### Source information
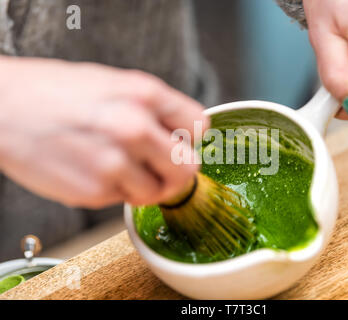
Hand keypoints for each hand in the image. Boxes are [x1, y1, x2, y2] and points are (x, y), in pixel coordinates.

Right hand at [0, 57, 207, 207]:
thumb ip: (154, 109)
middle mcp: (134, 127)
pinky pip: (126, 201)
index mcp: (144, 93)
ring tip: (118, 166)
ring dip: (145, 184)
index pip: (199, 126)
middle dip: (176, 170)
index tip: (178, 142)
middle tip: (159, 167)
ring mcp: (115, 162)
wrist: (1, 107)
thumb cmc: (55, 93)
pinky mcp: (95, 192)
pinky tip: (93, 170)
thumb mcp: (113, 84)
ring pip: (160, 192)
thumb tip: (184, 136)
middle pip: (189, 168)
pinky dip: (116, 191)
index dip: (189, 138)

### What you should do
Write out all the entries exactly, except for the pictures.

### Expected answer
Hand keypoints for each hand in the image. Boxes are [x1, y1, x2, y2] and points are (x, y), in pixel coordinates.

Right hand at [0, 57, 207, 207]:
thumb ip: (154, 109)
middle mcp: (134, 127)
pinky pip: (126, 201)
index mcp: (144, 93)
ring tip: (118, 166)
ring dip: (145, 184)
index pip: (199, 126)
middle dip: (176, 170)
index tip: (178, 142)
middle tip: (159, 167)
ring mcp: (115, 162)
wrist: (1, 107)
thumb cmc: (55, 93)
pinky mcp: (95, 192)
pinky tip: (93, 170)
thumb mcp: (113, 84)
ring pip: (160, 192)
thumb tip: (184, 136)
middle pip: (189, 168)
pinky dip: (116, 191)
index dip: (189, 138)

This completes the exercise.